Scritta da: GIUSEPPE BARTOLOMEO
In questi giorni di fine luglio con un sole che pizzica
la mia calva, con più di settant'anni che porto addosso,
ho seguito da lontano insieme alla mia cagna malamute
come un uomo solo con una enorme mietitrebbiatrice
in poche ore ha fatto fuori molti ettari di buon grano.

Seduto su un masso con accanto la cagna e il rumore
della macchina che avanzava vedevo sparire le spighe
e il campo che restava aveva perduto le leggere onde
guardando il cielo azzurro con dei recisi capelli gialli
rimasti nel terreno come se fosse passato un barbiere.

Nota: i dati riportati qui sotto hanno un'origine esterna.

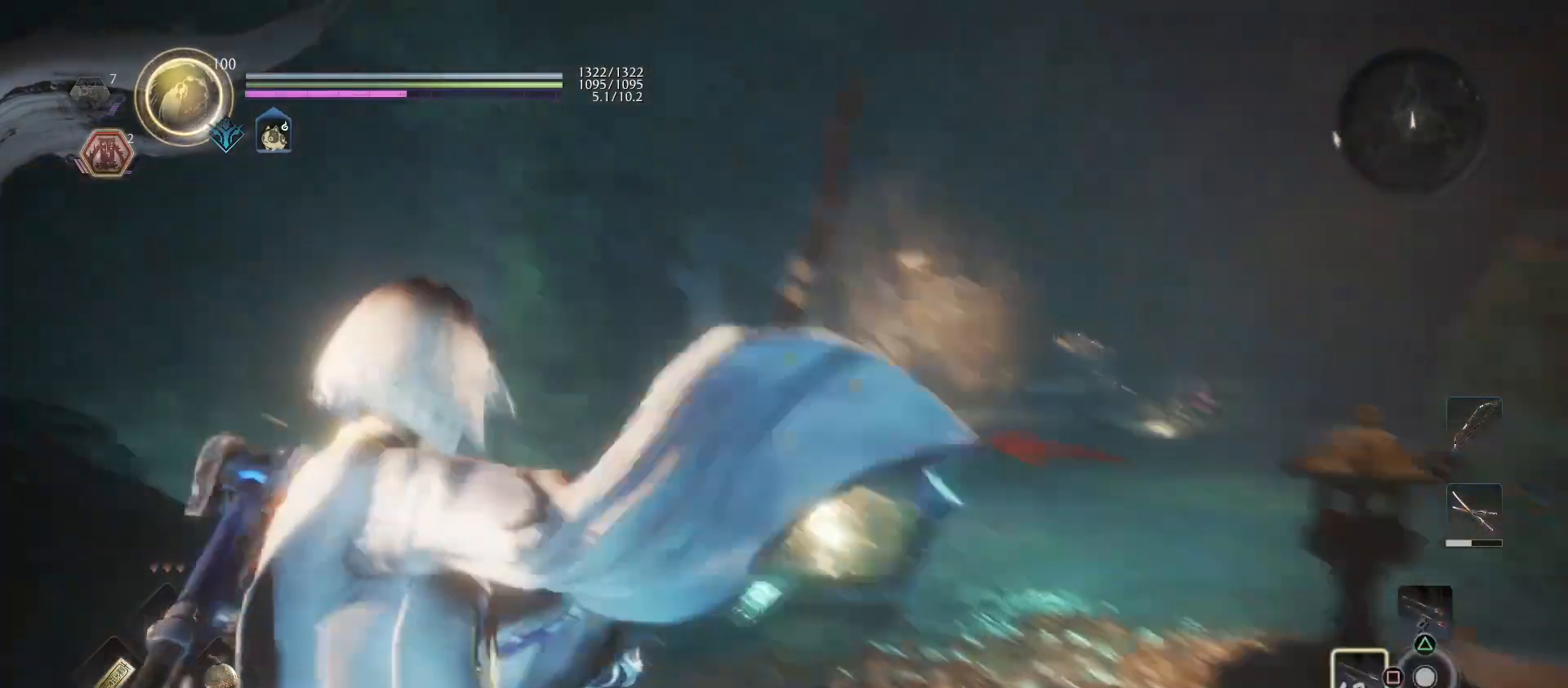
{"buttons": ["L2"], "left_stick": "up", "right_stick": "right", "events": [[100, "right_stick", "center"], [300, "R3", "down"], [367, "R3", "up"], [500, "right_stick", "right"]]}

Che differenza da quando ero bambino nella mia Lucania
vedendo mia madre e tante altre farsi il segmo di croce
prima di mettersi i ditali di canna e iniziare a tagliare
quelle belle spighe inclinate verso terra per baciarla
formando tanti covoni che poggiati sembravano fratelli.

Poi venivano trasportati sul carro, messi sulla rotonda aia
aspettando gli zoccoli degli animali per far uscire il grano.
All'ora si mangiava insieme bevendo un sorso di un buon vino
per prendere il vaglio e con il buon vento separare la paglia
mentre i chicchi cadendo a terra formavano piccole piramidi.

Adesso comprendo perché il pane che ogni giorno compriamo
non ha lo stesso sapore dei forni a legna del mio passato.
La farina non è più pura e sicuramente ha strane sostanze
perché il pane indurisce presto e non arriva fresco a domani.
Grano, farina e pane hanno bisogno di carezze, amore e mani.